Required action:
How do the lines below between the ones holding "the low bush at point (131, 365) 1207" and "A bare object", inclusive, read? Give them again exactly, with no other lines.

[[ Data in this exercise, beginning ]]

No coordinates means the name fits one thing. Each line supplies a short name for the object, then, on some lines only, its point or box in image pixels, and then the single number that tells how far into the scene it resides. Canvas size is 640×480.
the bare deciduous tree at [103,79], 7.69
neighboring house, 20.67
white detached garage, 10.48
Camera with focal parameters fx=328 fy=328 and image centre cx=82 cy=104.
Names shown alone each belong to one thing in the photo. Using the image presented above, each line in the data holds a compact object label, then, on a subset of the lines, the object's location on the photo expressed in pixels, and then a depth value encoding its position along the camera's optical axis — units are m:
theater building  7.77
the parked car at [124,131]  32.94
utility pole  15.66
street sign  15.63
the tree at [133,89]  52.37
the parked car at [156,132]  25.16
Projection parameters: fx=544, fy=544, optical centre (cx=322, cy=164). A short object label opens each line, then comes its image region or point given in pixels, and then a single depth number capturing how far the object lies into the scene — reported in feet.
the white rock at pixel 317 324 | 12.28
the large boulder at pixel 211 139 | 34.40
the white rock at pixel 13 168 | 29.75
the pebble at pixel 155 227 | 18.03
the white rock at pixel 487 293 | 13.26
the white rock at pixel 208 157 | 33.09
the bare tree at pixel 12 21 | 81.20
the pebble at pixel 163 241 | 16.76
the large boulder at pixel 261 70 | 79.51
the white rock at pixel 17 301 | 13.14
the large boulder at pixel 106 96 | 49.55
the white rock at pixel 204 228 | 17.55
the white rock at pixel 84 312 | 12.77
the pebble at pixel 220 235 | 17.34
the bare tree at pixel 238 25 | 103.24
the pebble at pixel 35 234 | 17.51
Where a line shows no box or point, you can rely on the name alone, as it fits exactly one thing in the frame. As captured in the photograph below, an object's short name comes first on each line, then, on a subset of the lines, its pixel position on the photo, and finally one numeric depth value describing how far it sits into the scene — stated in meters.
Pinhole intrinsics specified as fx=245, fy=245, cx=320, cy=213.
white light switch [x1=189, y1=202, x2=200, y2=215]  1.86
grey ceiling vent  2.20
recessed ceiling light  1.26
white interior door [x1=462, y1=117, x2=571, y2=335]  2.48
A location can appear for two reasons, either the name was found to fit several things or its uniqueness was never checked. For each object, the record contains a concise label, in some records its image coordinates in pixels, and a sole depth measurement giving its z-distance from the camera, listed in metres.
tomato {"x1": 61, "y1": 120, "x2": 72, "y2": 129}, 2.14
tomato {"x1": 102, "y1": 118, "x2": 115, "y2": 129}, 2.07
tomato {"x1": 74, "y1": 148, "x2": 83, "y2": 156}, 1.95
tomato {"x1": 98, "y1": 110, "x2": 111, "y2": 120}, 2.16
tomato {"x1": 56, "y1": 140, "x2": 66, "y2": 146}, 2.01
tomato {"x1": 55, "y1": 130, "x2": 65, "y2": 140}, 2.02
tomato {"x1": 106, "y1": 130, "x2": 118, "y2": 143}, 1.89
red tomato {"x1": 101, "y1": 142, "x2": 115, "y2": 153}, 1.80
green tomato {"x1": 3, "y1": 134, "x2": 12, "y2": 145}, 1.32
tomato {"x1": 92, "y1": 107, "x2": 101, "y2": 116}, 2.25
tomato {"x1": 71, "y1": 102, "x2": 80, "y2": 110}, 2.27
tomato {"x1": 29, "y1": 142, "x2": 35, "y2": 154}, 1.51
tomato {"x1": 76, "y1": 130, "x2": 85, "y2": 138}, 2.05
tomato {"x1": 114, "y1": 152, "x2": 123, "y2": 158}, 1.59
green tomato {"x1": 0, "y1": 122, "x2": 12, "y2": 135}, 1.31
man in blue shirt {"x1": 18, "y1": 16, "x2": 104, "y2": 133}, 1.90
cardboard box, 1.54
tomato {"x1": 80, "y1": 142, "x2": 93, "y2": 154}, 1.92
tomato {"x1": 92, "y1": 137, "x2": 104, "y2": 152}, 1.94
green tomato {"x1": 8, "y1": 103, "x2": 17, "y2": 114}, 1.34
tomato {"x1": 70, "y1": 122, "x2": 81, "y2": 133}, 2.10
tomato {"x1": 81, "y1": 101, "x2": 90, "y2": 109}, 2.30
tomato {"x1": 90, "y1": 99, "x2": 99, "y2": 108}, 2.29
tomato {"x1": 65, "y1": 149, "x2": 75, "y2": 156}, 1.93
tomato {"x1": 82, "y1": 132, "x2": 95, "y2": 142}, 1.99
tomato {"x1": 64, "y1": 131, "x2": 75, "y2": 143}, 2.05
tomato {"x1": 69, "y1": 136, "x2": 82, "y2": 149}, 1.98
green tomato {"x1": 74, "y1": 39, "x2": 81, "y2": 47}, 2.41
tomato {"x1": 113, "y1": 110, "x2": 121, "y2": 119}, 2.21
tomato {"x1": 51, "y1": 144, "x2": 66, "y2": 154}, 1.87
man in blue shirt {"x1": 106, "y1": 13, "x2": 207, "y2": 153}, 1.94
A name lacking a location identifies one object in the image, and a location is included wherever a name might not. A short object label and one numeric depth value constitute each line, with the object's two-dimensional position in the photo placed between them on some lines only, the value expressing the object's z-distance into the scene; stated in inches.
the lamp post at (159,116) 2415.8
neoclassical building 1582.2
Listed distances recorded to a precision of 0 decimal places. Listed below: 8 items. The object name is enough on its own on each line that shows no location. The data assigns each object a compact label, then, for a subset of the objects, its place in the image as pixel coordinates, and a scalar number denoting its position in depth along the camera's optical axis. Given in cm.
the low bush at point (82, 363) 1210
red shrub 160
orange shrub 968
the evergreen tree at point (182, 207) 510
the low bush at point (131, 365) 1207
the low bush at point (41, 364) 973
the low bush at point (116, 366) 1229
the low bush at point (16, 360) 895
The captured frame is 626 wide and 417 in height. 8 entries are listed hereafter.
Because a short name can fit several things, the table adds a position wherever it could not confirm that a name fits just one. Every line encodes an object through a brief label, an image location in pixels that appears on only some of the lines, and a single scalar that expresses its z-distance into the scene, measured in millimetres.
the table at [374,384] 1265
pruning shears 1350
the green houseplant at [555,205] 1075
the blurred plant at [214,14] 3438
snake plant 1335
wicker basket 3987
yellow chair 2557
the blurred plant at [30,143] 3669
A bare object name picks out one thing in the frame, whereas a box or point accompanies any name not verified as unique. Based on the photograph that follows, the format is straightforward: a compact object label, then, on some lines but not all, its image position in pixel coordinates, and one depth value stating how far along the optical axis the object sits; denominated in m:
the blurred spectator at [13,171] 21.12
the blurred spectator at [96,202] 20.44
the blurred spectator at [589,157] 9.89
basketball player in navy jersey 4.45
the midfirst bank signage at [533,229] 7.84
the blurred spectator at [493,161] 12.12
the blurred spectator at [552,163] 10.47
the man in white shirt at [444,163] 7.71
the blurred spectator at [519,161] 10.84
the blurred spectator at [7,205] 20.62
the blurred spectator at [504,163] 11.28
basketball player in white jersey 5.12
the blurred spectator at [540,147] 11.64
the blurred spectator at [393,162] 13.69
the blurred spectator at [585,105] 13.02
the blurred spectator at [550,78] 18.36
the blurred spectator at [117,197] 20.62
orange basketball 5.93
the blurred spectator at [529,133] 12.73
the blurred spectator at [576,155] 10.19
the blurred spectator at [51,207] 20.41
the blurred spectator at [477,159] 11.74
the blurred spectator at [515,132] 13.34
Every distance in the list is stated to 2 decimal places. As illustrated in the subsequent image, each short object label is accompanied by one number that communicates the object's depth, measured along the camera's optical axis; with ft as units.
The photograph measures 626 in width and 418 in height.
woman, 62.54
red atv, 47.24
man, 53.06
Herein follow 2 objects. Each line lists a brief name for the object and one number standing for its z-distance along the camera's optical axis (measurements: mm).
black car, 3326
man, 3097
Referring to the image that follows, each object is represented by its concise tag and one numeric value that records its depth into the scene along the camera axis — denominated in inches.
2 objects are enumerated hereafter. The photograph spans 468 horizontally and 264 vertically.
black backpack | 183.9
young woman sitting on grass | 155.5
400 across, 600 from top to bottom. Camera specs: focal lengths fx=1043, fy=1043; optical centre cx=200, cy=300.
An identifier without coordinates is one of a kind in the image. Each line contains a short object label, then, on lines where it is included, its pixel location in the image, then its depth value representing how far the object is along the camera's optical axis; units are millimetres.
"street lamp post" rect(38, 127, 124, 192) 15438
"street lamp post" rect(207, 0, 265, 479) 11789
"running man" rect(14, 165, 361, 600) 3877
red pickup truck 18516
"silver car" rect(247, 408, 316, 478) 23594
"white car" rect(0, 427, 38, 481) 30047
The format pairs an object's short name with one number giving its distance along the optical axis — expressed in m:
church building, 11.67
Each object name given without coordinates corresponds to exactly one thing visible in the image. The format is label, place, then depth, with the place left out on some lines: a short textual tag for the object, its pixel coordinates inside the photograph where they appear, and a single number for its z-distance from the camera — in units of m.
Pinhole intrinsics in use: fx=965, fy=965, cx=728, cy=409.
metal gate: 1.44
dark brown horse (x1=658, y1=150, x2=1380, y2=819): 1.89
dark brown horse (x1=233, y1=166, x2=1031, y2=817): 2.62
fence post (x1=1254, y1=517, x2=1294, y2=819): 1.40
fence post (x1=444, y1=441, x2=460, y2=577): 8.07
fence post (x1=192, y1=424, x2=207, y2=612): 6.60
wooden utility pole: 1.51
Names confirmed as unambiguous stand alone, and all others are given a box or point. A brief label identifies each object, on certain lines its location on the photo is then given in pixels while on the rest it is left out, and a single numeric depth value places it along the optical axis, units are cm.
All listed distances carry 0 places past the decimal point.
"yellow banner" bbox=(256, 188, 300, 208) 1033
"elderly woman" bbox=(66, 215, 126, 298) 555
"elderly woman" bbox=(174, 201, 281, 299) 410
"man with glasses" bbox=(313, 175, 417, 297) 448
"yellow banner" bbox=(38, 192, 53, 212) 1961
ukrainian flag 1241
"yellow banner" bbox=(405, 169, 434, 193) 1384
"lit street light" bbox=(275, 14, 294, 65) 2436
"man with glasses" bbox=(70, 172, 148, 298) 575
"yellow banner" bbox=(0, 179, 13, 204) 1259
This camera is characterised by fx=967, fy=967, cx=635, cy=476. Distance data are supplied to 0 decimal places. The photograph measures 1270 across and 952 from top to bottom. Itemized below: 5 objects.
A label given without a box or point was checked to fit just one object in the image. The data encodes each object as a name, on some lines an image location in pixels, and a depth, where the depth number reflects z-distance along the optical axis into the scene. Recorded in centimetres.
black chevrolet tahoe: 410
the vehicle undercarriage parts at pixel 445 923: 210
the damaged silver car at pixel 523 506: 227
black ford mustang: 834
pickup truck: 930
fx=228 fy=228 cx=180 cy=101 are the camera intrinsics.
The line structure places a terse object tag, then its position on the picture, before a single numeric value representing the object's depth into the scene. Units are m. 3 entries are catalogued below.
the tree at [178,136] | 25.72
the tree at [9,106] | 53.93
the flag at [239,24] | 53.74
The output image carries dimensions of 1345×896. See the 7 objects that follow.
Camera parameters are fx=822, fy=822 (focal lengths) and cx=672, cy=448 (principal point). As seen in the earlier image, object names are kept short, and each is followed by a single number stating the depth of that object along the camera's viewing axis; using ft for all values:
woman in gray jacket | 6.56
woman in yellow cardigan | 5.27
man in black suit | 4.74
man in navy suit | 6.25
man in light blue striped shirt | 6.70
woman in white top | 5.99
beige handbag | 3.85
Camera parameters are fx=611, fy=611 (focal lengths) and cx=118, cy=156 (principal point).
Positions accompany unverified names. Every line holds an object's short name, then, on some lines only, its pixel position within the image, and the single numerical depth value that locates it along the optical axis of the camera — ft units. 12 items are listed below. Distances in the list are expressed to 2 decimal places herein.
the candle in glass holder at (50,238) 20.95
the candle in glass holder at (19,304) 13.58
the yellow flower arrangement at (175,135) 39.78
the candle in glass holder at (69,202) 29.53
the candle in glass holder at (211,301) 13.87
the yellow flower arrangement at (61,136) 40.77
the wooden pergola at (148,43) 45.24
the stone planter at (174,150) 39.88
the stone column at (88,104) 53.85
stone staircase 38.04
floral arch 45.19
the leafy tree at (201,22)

[[ Data in this exercise, end ]]

Written answer:
the low bush at point (131, 365) 1207
the low bush at point (41, 364) 973
the low bush at point (116, 366) 1229
the low bush at point (16, 360) 895
The captured frame is 626 wide and 417 in height. 8 entries are listed hereafter.
Because a short name can fit several things, the table adds a position wherever it could not confirm that a name fits just one. Every line encodes an object through a brief label, an image location in pixels that appears on only some of the lines, and a single scalar that expresses its z-distance into the scene, measured in millimetres.
the table at [374,384] 1265
pruning shears 1350
the green houseplant at [555,205] 1075
the blurred plant at [214,14] 3438
snake plant 1335
wicker basket 3987
yellow chair 2557
the blurred plant at [30,143] 3669
A bare object name picks out one thing in the frame, whereas a box or point accompanies any name not verified as unique. Based on the photograph that follows, the format is straightforward: a compact object label, then, on some lines but not all, its image position in pixel coordinates, and one depth value stating how far along the optical axis the object sits; denominated in m:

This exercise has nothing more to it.